- _Work to do_: Copy out every line of the records below word for word, without changing or leaving out anything.

___ Exercise material ___

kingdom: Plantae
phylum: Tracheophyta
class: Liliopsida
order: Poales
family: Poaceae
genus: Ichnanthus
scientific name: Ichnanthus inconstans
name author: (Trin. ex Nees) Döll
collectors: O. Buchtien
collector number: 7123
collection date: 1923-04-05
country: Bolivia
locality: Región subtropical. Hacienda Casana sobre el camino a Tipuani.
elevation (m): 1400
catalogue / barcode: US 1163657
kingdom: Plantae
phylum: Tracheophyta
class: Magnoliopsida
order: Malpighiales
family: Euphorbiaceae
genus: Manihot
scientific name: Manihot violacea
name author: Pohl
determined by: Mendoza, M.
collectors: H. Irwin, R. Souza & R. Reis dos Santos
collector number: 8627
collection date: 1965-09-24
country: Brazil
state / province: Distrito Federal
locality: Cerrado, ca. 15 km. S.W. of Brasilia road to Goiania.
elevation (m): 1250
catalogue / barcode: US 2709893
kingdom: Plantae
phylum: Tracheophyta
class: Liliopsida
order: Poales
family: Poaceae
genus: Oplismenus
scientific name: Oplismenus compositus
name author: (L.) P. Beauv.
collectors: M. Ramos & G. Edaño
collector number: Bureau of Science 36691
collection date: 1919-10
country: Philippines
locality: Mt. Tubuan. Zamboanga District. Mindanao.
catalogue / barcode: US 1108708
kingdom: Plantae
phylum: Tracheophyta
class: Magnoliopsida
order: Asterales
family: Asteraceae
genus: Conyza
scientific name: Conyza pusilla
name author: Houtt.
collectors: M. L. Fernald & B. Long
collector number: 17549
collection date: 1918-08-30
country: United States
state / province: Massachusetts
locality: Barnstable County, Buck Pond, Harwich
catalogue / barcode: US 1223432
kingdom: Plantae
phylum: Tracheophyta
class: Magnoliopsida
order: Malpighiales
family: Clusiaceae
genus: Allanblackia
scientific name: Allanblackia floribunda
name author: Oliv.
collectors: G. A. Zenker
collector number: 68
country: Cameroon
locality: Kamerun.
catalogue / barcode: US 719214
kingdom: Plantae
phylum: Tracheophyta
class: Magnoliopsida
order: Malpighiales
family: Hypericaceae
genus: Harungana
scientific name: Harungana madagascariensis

___

- _Completed exercise_:
kingdom: Plantae
phylum: Tracheophyta
class: Liliopsida
order: Poales
family: Poaceae
genus: Ichnanthus
scientific name: Ichnanthus inconstans
name author: (Trin. ex Nees) Döll
collectors: O. Buchtien
collector number: 7123
collection date: 1923-04-05
country: Bolivia
locality: Región subtropical. Hacienda Casana sobre el camino a Tipuani.
elevation (m): 1400
catalogue / barcode: US 1163657
kingdom: Plantae
phylum: Tracheophyta
class: Magnoliopsida
order: Malpighiales
family: Euphorbiaceae
genus: Manihot
scientific name: Manihot violacea
name author: Pohl
determined by: Mendoza, M.
collectors: H. Irwin, R. Souza & R. Reis dos Santos
collector number: 8627
collection date: 1965-09-24
country: Brazil
state / province: Distrito Federal
locality: Cerrado, ca. 15 km. S.W. of Brasilia road to Goiania.
elevation (m): 1250
catalogue / barcode: US 2709893
kingdom: Plantae
phylum: Tracheophyta
class: Liliopsida
order: Poales
family: Poaceae
genus: Oplismenus
scientific name: Oplismenus compositus
name author: (L.) P. Beauv.
collectors: M. Ramos & G. Edaño
collector number: Bureau of Science 36691
collection date: 1919-10
country: Philippines
locality: Mt. Tubuan. Zamboanga District. Mindanao.
catalogue / barcode: US 1108708
kingdom: Plantae
phylum: Tracheophyta
class: Magnoliopsida
order: Asterales
family: Asteraceae
genus: Conyza
scientific name: Conyza pusilla
name author: Houtt.
collectors: M. L. Fernald & B. Long
collector number: 17549
collection date: 1918-08-30
country: United States
state / province: Massachusetts
locality: Barnstable County, Buck Pond, Harwich
catalogue / barcode: US 1223432
kingdom: Plantae
phylum: Tracheophyta
class: Magnoliopsida
order: Malpighiales
family: Clusiaceae
genus: Allanblackia
scientific name: Allanblackia floribunda
name author: Oliv.
collectors: G. A. Zenker
collector number: 68
country: Cameroon
locality: Kamerun.
catalogue / barcode: US 719214
kingdom: Plantae
phylum: Tracheophyta
class: Magnoliopsida
order: Malpighiales
family: Hypericaceae
genus: Harungana
scientific name: Harungana madagascariensis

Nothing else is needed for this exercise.